For nothing now can ever come to any good.
These are times when there seems a lack of goodness in the world. Perhaps especially now in the light of the earthquake in Haiti: we might feel that there is no hope for 50,000 dead and many injured and trapped; surely there is no faith in a God who can do this; where is the love and courage and justice of those who could help and do not?
This is, indeed, a rational response to a ghastly situation. But a natural human response is compassion and action. Moreover, the spiritual response within us, cries out for hope and faith and love, for justice and courage and prudence in what we do. For by engaging these God-given gifts now, we can hope to make this broken world a better place.
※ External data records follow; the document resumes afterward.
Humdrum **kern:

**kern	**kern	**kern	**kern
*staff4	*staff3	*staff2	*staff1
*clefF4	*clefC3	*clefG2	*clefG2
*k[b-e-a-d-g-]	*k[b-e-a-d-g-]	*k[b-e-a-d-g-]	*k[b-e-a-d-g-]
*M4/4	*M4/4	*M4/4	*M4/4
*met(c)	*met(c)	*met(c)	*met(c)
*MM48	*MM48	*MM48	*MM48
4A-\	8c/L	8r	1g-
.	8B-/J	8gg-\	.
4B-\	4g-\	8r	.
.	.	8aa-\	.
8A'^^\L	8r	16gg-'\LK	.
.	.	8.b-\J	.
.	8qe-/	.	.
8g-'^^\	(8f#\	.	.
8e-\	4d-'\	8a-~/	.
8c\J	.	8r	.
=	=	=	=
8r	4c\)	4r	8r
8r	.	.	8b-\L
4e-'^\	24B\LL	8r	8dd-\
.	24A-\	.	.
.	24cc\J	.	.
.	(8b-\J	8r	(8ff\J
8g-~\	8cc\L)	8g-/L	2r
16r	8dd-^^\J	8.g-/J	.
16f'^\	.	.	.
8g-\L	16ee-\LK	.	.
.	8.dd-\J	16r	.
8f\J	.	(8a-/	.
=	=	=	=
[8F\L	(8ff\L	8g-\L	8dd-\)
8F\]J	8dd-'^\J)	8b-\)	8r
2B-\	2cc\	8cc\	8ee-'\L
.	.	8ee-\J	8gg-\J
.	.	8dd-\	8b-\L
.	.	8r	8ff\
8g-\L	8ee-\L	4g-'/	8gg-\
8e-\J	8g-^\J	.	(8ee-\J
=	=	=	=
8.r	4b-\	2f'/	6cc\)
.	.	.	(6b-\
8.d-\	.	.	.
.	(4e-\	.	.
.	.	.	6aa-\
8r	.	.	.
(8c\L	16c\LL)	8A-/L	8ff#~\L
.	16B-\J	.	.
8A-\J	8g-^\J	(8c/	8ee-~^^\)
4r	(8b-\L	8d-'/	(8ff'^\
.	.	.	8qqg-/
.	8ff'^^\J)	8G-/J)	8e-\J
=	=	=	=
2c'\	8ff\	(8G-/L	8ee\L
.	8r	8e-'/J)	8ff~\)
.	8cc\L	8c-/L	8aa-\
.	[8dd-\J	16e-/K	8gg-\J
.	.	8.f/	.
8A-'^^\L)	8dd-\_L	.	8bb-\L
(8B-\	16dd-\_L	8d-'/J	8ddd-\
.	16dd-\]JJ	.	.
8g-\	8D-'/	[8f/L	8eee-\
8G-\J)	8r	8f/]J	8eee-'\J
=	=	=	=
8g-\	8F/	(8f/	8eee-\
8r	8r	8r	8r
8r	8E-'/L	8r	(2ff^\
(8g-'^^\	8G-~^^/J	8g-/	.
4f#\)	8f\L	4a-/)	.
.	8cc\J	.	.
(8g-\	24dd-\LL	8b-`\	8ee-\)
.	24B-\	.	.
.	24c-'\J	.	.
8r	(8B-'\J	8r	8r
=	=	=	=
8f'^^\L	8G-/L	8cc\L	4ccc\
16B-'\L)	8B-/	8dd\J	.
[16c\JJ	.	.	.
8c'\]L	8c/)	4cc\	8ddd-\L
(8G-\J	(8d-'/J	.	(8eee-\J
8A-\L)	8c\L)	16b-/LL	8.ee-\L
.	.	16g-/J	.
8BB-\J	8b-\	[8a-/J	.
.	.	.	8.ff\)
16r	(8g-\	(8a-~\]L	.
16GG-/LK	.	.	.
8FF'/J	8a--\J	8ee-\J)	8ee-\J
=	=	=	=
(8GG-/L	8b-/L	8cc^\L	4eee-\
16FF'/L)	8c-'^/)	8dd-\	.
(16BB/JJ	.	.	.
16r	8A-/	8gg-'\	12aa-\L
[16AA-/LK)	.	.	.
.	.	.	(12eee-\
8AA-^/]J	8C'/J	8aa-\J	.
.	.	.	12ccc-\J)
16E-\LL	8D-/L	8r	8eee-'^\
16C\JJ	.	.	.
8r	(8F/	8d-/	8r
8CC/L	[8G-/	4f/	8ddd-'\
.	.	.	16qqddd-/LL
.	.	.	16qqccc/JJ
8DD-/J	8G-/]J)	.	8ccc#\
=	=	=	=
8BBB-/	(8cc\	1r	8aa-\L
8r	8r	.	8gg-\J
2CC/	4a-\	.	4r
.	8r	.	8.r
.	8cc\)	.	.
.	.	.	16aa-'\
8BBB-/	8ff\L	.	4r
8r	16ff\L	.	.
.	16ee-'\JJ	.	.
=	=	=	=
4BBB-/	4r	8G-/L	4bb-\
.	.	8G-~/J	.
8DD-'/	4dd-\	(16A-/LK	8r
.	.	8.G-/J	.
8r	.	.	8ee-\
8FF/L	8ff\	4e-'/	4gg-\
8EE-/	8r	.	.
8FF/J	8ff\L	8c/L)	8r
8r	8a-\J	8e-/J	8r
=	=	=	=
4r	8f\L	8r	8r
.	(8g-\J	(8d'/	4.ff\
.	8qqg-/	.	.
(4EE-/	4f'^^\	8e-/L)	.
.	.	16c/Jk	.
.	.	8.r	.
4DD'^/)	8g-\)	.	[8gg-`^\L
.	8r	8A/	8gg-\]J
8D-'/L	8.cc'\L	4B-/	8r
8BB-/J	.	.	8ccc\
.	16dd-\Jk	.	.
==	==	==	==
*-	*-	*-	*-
To the purely rational mind, there seems no sense in a disaster like Haiti. But if we believe in Christ, then we believe in a God who suffers with the world, who became human, not only to redeem it, but to transform it through the grace and virtue that flows through us by his goodness. Therefore I urge you to give money to the disasters appeal agency and pray that Christ may enlarge our wills to do selfless, life-giving good.
The classic fight between good and evil, light and dark, is the subject of a thousand Hollywood films, but also of many books. Alexander Solzhenitsyn, for instance, pondered the question of evil from his prison cell in a Soviet concentration camp and wrote in his Gulag Archipelago, 1958-68:
‘If only there were evil people somewhere insidiously committing evil deeds, and it were necessary only to separate them from the rest of us and destroy them. But the line dividing good and evil cuts through the heart of every human being … One and the same human being is, at various ages, under various circumstances, a totally different human being. At times he is close to being a devil, at times to sainthood.’
We are all capable of giving in to temptation, especially when it is in secret or when a particular wrong-doing has become socially acceptable, but we are also capable of living lives of kindness and generosity, justice and courage, lives full of faith and hope and love. St. Paul tirelessly emphasises good daily practise, as in the passage from Philippians 4 we heard this evening, for the more we can build up the good and positive in ourselves and in each other, the closer the kingdom of God will be to us. Therefore, ‘whatever is honest, whatever is just, whatever is pure, whatever is lovely, whatever is of good report, if there be any virtue, if there be any praise’ think on these things, be transformed by God’s grace and the merit of Christ’s virtue dwelling in us and then go and do what is good. Amen.